American jockey (1938–2018)

Carlos Manuel De Ycaza (February 1, 1938 – July 16, 2018) was a Panamanian American jockey who led the way for Latin American jockeys in the United States.

De Ycaza began riding ponies at age six and by age fourteen was riding professionally in Panama. He went on to race in Mexico City before emigrating to the United States in 1956. Within a few years "Manny Ycaza" was winning major races at tracks all over the country. However, the hard-riding, fiery-tempered Ycaza was frequently in trouble with racing officials and despite his unquestioned ability, after major suspensions many owners and trainers were reluctant to hire him. However, stable owner Harry F. Guggenheim took a chance on Ycaza, hiring him for the 1959 racing season. Guggenheim's Cain Hoy Stable was one of the major Thoroughbred racing operations in the U.S. and Ycaza's ten-year affiliation with them saw him become one of the country's top jockeys and be voted the 1964 George Woolf Memorial Jockey Award by his peers.

An icon in his country of birth, Ycaza's success inspired other diminutive Panamanian youngsters to pursue a career as a jockey. In 1962, Sports Illustrated magazine published an article about the "Spanish invasion" of American Thoroughbred horse racing led by Ycaza.

==Major race accomplishments==
In his first year with Cain Hoy Stable, Ycaza won the 1959 Washington, D.C. International aboard Bald Eagle then came back the following year to become the only back-to-back winner in the history of the prestigious international race. In the American Classic Races, Ycaza was second aboard Ridan in the 1962 Preakness Stakes, and in 1963 earned a second-place finish on Never Bend in the Kentucky Derby. Hired by prominent Canadian owner/breeder E. P. Taylor to ride for his Windfields Farm in the 1963 Queen's Plate, Ycaza won Canada's most prestigious race aboard the colt, Canebora. A year later, he ended E. P. Taylor's bid for the U.S. Triple Crown when he rode Quadrangle to victory in the 1964 Belmont Stakes over Derby and Preakness winner, Northern Dancer. In 1968 Manuel Ycaza rode Dark Mirage to the first ever Filly Triple Crown when they won the Acorn Stakes, Mother Goose Stakes and the Coaching Club American Oaks.
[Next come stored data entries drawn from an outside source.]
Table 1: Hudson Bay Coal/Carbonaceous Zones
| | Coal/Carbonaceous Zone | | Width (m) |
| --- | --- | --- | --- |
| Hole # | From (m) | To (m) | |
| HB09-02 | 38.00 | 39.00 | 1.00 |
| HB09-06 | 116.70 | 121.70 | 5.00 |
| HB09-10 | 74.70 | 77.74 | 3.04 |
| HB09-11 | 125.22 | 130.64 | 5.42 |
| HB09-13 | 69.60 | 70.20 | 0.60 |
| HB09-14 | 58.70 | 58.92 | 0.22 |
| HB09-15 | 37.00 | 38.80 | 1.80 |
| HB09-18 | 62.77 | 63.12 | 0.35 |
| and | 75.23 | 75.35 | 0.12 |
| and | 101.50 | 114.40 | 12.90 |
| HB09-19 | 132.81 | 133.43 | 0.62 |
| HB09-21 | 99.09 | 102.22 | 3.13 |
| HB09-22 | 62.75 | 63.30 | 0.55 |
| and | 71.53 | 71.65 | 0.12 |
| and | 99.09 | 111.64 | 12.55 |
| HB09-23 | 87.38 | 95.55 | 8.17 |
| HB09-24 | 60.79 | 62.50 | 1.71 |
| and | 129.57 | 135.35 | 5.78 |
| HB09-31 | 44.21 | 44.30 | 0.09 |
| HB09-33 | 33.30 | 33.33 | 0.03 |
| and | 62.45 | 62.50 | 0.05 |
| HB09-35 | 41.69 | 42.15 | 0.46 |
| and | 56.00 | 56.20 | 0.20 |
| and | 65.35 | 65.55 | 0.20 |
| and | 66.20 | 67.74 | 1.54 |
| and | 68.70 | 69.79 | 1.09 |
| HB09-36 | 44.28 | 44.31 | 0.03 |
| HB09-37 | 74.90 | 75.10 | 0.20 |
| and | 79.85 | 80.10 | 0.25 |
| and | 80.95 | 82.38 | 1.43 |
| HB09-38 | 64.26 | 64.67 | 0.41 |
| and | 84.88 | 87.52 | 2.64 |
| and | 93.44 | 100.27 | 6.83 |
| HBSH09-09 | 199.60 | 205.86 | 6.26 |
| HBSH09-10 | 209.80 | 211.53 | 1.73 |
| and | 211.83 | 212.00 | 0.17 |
In 1971, injuries forced him into an early retirement but in 1983 he returned to competition, retiring for good the following year. During his career, Manuel Ycaza rode some of the great Thoroughbreds in American racing history and was a winner of 2,367 races with a 22.4 winning percentage. He was inducted in the National Museum of Racing and Hall of Fame in 1977.

==Personal life and death==
A resident of Forest Hills, Queens, Ycaza was a longtime Major League Baseball fan and often attended New York Mets home games.

Ycaza died on July 16, 2018, at the age of 80. He is survived by his second wife Jeanne and two children Manuel Ycaza the third, and his daughter, Carla.